Asche frowned. Swallowed. Tried to keep his voice even as he spoke. “You…mean…you think they’re still alive?”

Rebekah gave an unfunny chuckle. “No. I understand that they’re dead. But I don’t believe the circumstances surrounding it. Sweet little Daphne, killing her mother and then herself?”

“Daphne was a monster.”

“No, she sometimes turned into a monster. Not her fault.”

Asche sat forward and leaned his elbows on his knees. “She was…desperate. Afraid.”

“No, she was desperate and afraid. And even then, she wasn’t that. At that point in time, after we had been there, she had hope. There was a chance she was going to be okay. So why kill herself? And Winona? Bullshit.”

Asche sat back again, drumming his fingers on the arm of the chair.

“If she didn’t do it, then who do you think did?” he asked.

Rebekah made a queer smile. For the first time since the conversation had turned this way she moved, leaning forward herself and finishing her beer.

“Well, I think it was you,” she said.

Asche’s face dropped into shock. “You think I…me…how could you think that?”

“It would have had to have been someone who knew what Daphne was, and at that time it was just the five of us in that trailer. I didn’t do it, Tyler wouldn’t slap the mosquito that bit him, and I’ve already established my ‘bullshit’ theory on the killer being either of those two. That just leaves you.”

“No, Rebekah, this is crazy,” Asche said. “Why would I have? How could I possibly?”

“Because you’re a hunter,” Rebekah said. “You’ve been a hunter longer than I’ve known you. Not only that, you were working with Les, who took the opportunity of me not knowing you from Adam to have you spy on me.”

The look of shock on Asche’s face was starting to break. It was turning into the kid caught with a hand in the cookie jar.

“See, everybody thinks Les wants me dead, which is true. Traitor, he calls me, or some fucking thing. But he doesn’t hate me. It’s not personal. To him, it’s just business. I have inhuman friends, therefore I’m one of them. Kill me. But, if he could use me to find those inhuman friends and kill them first…that’s just smart.”

“Rebekah, I don’t have any idea-”

“Cut the shit, Alexander,” Rebekah said. “You think I don’t have the resources to run a background check?”

Asche took a deep breath. He picked up his beer, studied it for a second, and then finished it, taking his time.

“You’re right,” Asche said. “Les doesn’t hate you. Beverly does, though.
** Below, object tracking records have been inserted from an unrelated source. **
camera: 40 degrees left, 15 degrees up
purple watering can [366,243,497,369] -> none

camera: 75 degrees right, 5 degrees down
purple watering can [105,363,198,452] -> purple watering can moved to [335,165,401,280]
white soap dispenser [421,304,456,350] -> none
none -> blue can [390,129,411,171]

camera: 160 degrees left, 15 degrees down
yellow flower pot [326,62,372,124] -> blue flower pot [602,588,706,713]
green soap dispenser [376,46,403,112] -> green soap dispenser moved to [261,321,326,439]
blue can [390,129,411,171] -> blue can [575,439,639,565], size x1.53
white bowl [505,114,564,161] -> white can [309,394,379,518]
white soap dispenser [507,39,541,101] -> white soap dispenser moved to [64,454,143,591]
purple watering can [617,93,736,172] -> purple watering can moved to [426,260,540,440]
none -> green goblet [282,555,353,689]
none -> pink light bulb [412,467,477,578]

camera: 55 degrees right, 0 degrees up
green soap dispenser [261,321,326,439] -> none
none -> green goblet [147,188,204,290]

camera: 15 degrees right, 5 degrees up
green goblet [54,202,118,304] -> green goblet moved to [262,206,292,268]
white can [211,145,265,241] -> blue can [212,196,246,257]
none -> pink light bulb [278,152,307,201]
I’ve never been able to find out why.”

Rebekah smiled. “Because I’m the reason that bitch only has one eye.”

Asche raised his eyebrows. “I guess that would do it. So, what now?”
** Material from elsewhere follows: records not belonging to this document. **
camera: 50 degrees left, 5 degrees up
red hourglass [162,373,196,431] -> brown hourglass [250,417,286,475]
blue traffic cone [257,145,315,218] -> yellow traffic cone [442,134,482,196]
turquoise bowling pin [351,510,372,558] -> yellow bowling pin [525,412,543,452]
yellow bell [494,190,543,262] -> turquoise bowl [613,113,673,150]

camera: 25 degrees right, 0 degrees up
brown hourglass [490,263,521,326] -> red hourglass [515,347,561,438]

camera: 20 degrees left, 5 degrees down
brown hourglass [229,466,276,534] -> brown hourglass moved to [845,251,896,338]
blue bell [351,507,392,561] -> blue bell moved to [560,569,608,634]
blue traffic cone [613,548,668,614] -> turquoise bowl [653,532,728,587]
“Now, we are leaving. And by ‘we,’ I mean myself and Tyler. You are going to stay right here until morning, at which point you are going to slink off to Les, who I imagine isn’t that far off, and tell him you got found out.”

“What makes you think I’ll just sit here until morning?” Asche asked.
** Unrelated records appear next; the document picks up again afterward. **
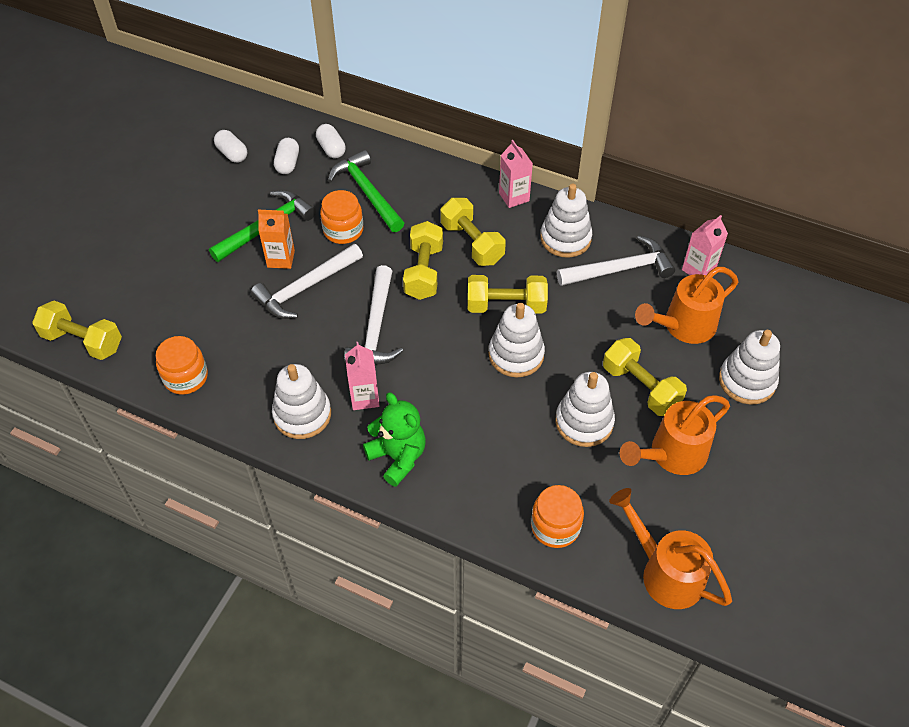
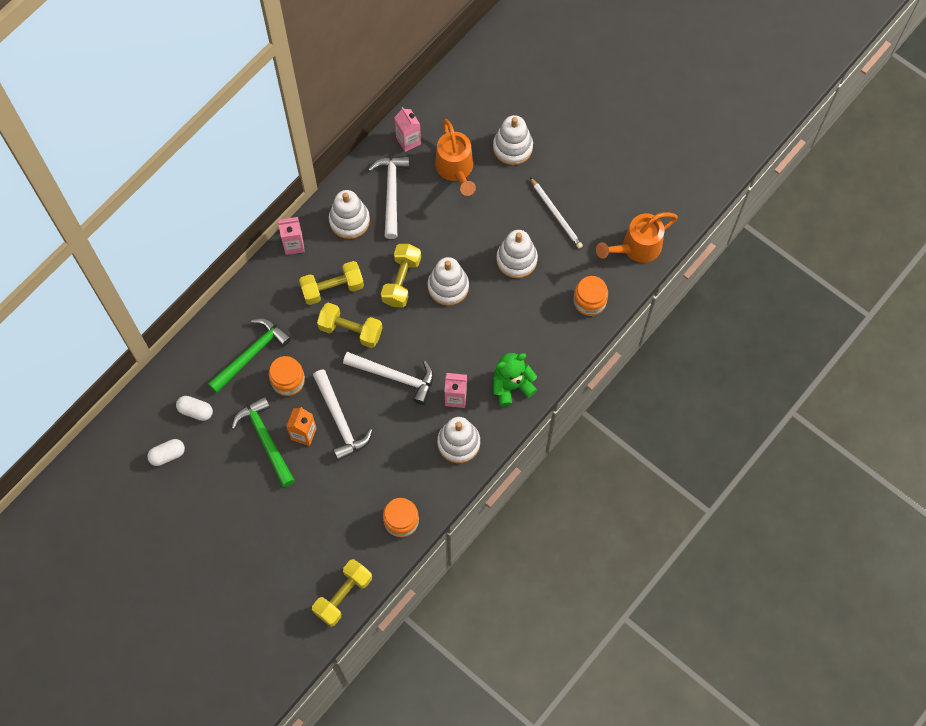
camera: 75 degrees left, 15 degrees up
white capsule [316,124,346,158] -> none
green hammer [328,150,404,232] -> green hammer turned 150 degrees clockwise [208,318,292,393]
yellow dumbbell [603,338,687,416] -> none
orange watering can [620,395,730,475] -> white pencil [530,177,583,248]

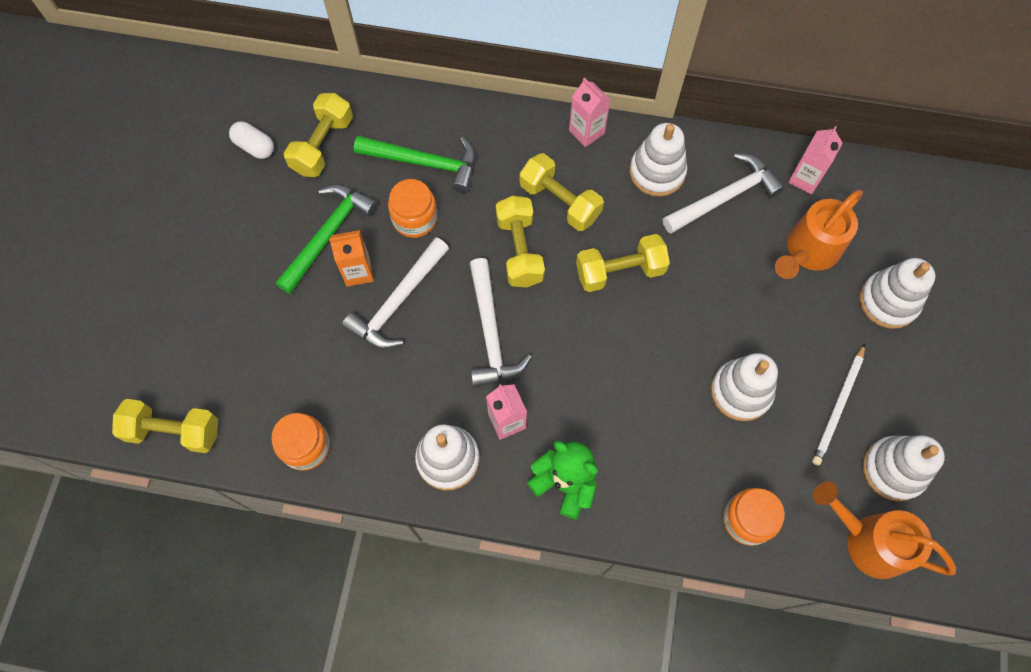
camera: 60 degrees right, 0 degrees up
white capsule [176,396,213,421] -> yellow dumbbell [284,93,353,177]
white stacking toy [428,257,469,306] -> white stacking toy moved to [863,436,945,501]

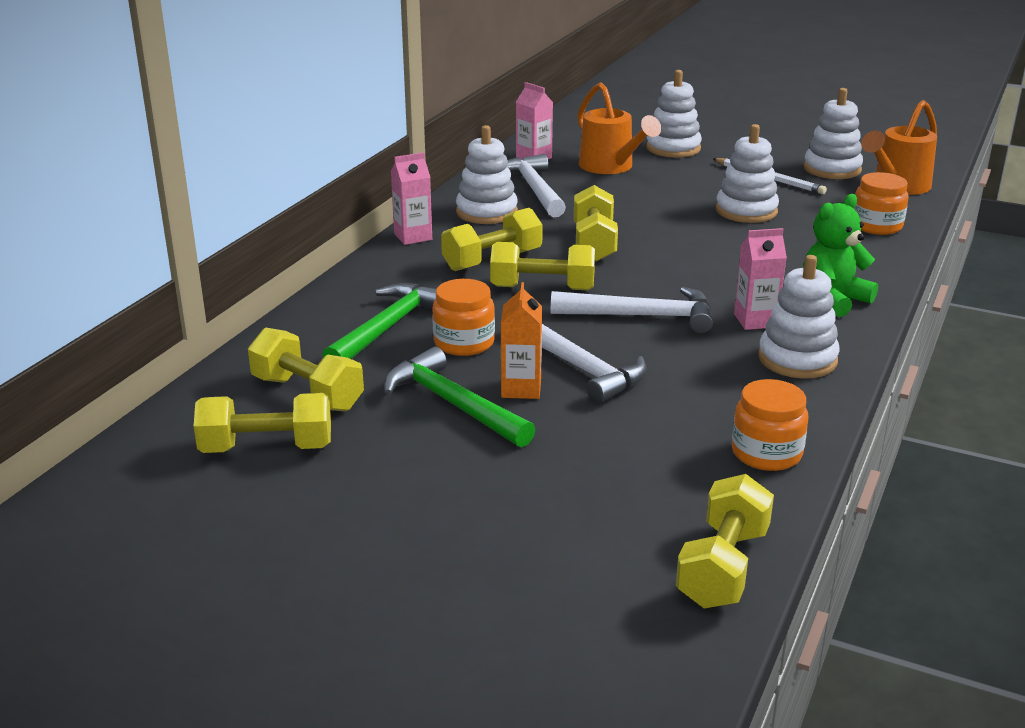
camera: 75 degrees left, 40 degrees down
white capsule [229,121,274,159] -> yellow dumbbell [194,393,331,453]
Rebekah looked over his shoulder. Three of the owner’s sons had come in quietly, and were sitting at the bar. One of them nodded at him.

“About a year and a half ago I ended up in a standoff in this very bar with those very men against a couple of pissed off revenants. If it wasn’t for me, this whole place would have burned, them with it. They owe me a favor. Frankly, asking them to keep you here for a few hours is letting them off light.”

“Why don’t you just kill me?” he asked.

Rebekah rolled her eyes as she stood up. “You hunters think death is just the solution to everything, don’t you? ‘Kill them all, let God sort it out.’”

She threw a bit of money down on the table between them, nodded one last time to the men sitting at the bar, and headed for the door.

“Life is more complicated than that, Asche. Don’t let Les tell you different.”